A few days ago the Reuters Institute of the University of Oxford published a very interesting chart that emerged after an investigation in which digital leaders, among other things, said that “the best ideas” arose basically from “audience and data insights”, as compared to other sources such as multi-disciplinary teams or “other media companies”.
The first thought one has when reading this information is to understand that this type of knowledge source is relatively new, basically the product of the internet revolution that began approximately 20 years ago and brings more surprises day by day.
It was Google, and its Google Trends (thanks to the massive penetration of this search engine), which showed us that searches reflected human behavior in an incredible way. Possibly one of the first was when it became clear that the volume of Google searches for car models, matched perfectly with the subsequent purchase of those models. In other words, it was known which brands would be the best-selling in the coming three months just by looking at Google Trends.
The most influential person on the planet
From then on, many researchers, marketing and advertising professionals have seen that platforms such as Facebook or Instagram have made great progress in their advertising effectiveness thanks to the exhaustive and intelligent use of data. This same data which allowed Mark Zuckerberg to become one of the richest and most influential people on the planet.

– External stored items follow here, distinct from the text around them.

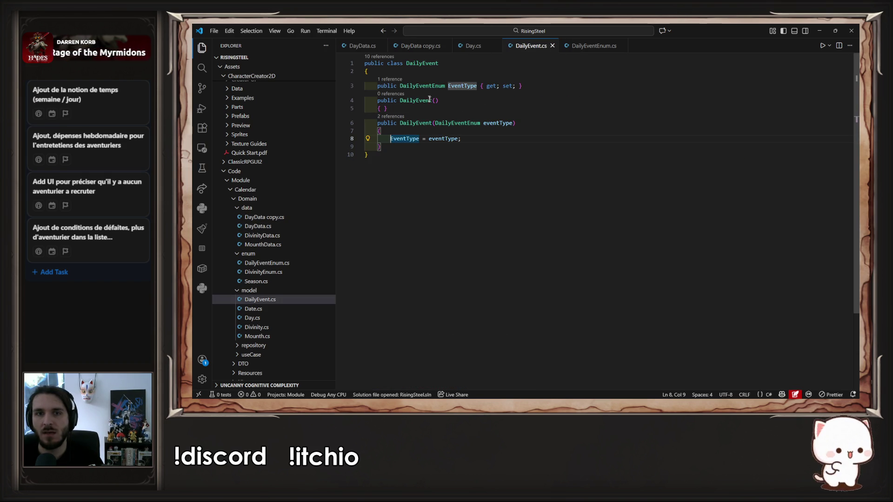
double_click(465, 86)
left_click(437, 85)
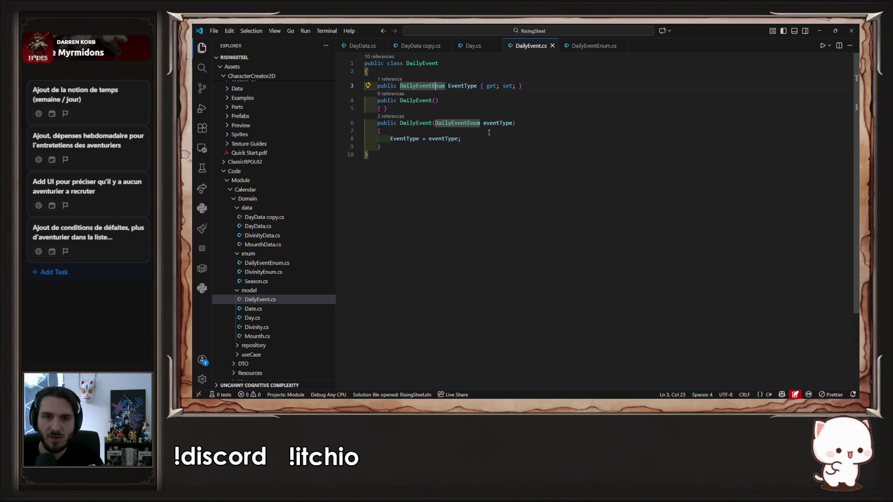
left_click(432, 64)
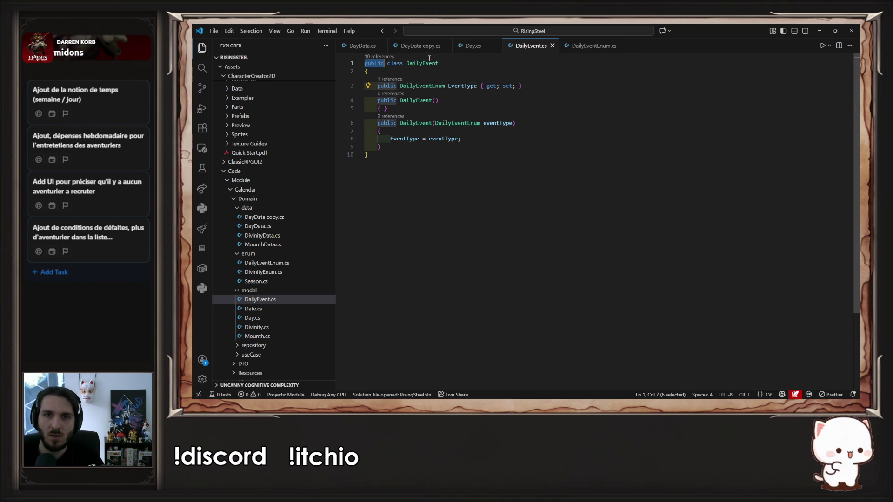
left_click(345, 46)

There are many questions about the data. A test of how this network operated was shown when, on the Deep Web, some unfaithful employee of the platform uncovered more than 30 thousand categories that Facebook used to characterize its users. Those 30,000 categories are very reminiscent of a story by Borges – John Wilkins’ analytical language – which in turn was used by Michel Foucault as a preface for his anthological book “The Words and the Things”.
In this tale, Borges is talking about a Chinese encyclopedia, which lists the animals that make up the universe and that include:
“(a) those that belong to the Emperor, (b) embalmed ones, (c) those that are trained, (d) suckling pigs, (e) mermaids, (f) fabulous ones, (g) stray dogs, (h) those that are included in the present classification, (i) those that tremble as if they are mad, (j) innumerable ones, (k) those drawn with a very fine camelhair brush, (l) others, (m) those that have just broken a flower vase, (n) those that look like flies from a long way off.”

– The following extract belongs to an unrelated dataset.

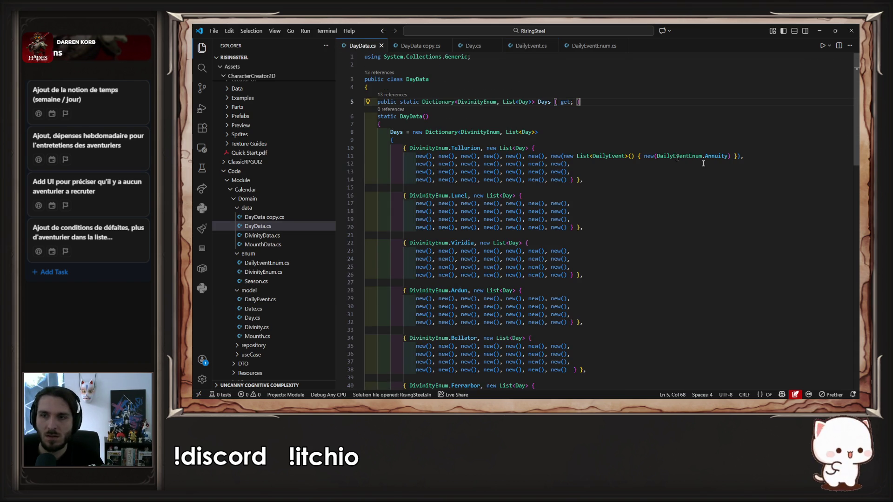
Use the DailyEventData.Events lookup on line 11 and paste that entry onto lines 12–14's last days
left_click_drag(644, 157, 729, 155)
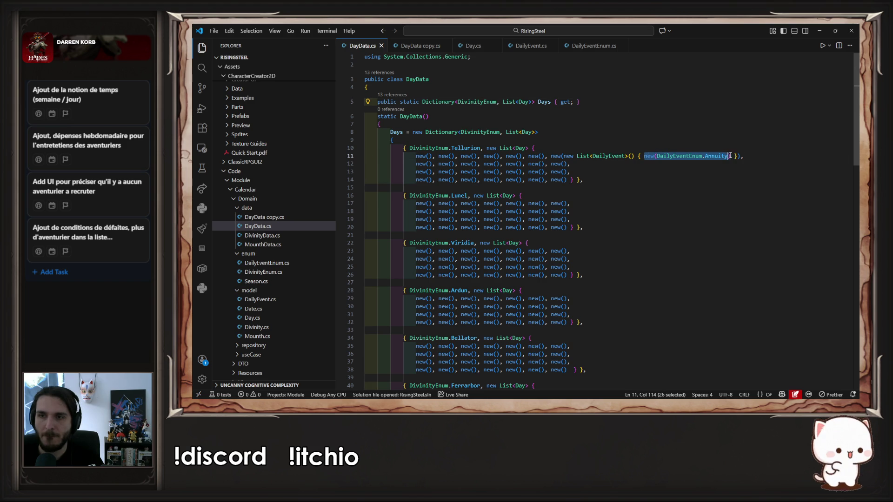
type("DailyEvent")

The game and the joke in Borges’s story actually makes us think about the arbitrariness of classifications, but also the inevitability of their use.
Data as inspiration
That said, the use of data as a source of inspiration to innovate leaves us with a lot of questions – what does the data mean, what are the biases and how do you interpret it?

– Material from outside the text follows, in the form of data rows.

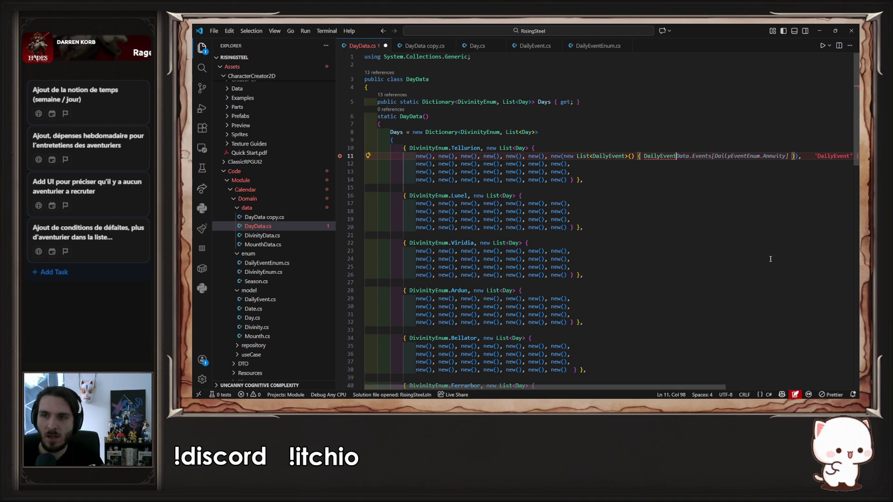
key("Tab")
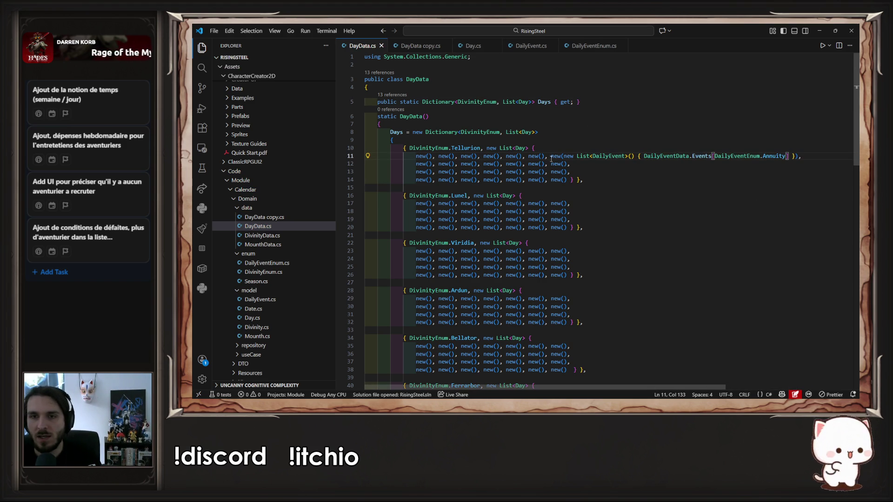
left_click_drag(552, 157, 799, 159)
key("ctrl+c")
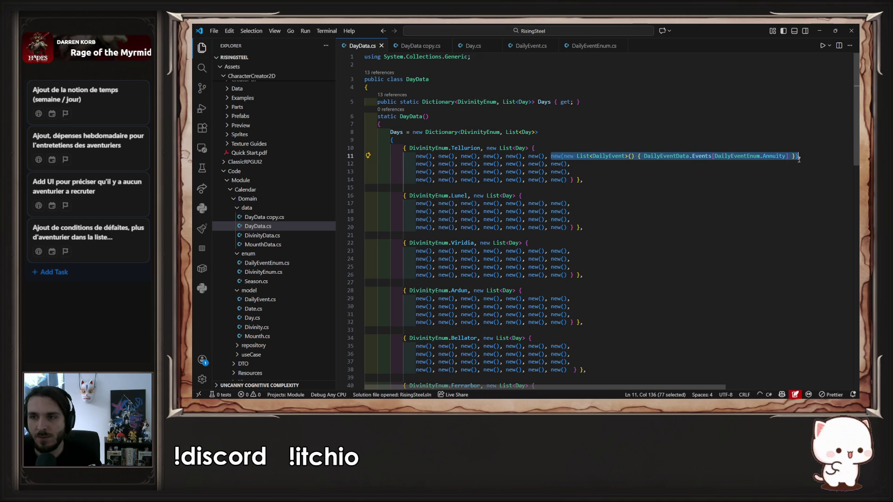
mouse_move(550, 164)
left_mouse_down()
mouse_move(567, 164)
mouse_move(568, 180)
left_mouse_up()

Looking at the data and the insights which can be prized from it can give us something invaluable – the reading of trends. Much of our work today consists not only of understanding the present but also the ability to read where the market and human behavior is going. Today, thanks to technology, we have a very fast understanding of data sets which allows us to simultaneously be able to look backward and, therefore, look forward. From all this, at least two interesting opportunities emerge: the first is the construction of possible scenarios, and the second is to think about the possibility of the generation of new biases which bring more human insight into our daily work.
The challenge is to add trained analysts in different social disciplines who can correctly interpret this data. It will be necessary to understand who these analysts are, where they are and what type of training these specialists need. In time they may well form the creation not of a new discipline but of a new category of analyst.
When it comes to thinking innovatively about product insights, an article from 2008 by Thomas Friedman on the eve of the financial crisis wrote a memorable paragraph about the automakers crisis: “Over the years, Detroit bosses kept repeating: “We have to make the cars people want.” That’s why they’re in trouble. Their job is to make the cars people don’t know they want but will buy like crazy when they see them. I would have been happy with my Sony Walkman had Apple not invented the iPod. Now I can’t live without my iPod. I didn’t know I wanted it, but Apple did. Same with my Toyota hybrid.”
This NYTimes paragraph reinforces that interpreting insights well is not enough to make good products or advertisements.
Going forward, we are probably facing several interesting challenges when it comes to the digital world of marketing, research and advertising. With the Google announcement of a ‘cookieless’ world as of 2022, large advertisers are going to have to choose two unavoidable paths: use the information from the large platforms and be content with it or slowly start collecting your own data (many large advertisers are already doing this) and use this data to understand the audience. Undoubtedly, a huge opportunity opens up for researchers, planners, and advertising who will be able to own their own insights build their own future scenarios and other products linked to the correct interpretation of trends.
With the accumulation of user data and potentially new technologies that may arise, countless opportunities will become apparent. Focus on evaluating and re-evaluating the cognitive biases within the data that we currently have, could provide us with sources of knowledge never seen before. This is what is exciting about the profession in which we are all involved, sometimes it seems that everything has been measured, but then technology opens up new paths to knowledge, methodologies and research that we never imagined we would see.
Thomas Friedman: “Cars, Kabul and Banks”, New York Times, December 13, 2008.
Foucault, Michel, Les mots et le choses, Gallimard, 1990.
Jorge luis Borges: “The Analytical language of John Wilkins” from “Other Inquisitions”, Emecé 1953.
Journalism, Media, and Technology Trends and Predictions 2021, Nic Newman, Reuters Institute, Oxford University, January 2021.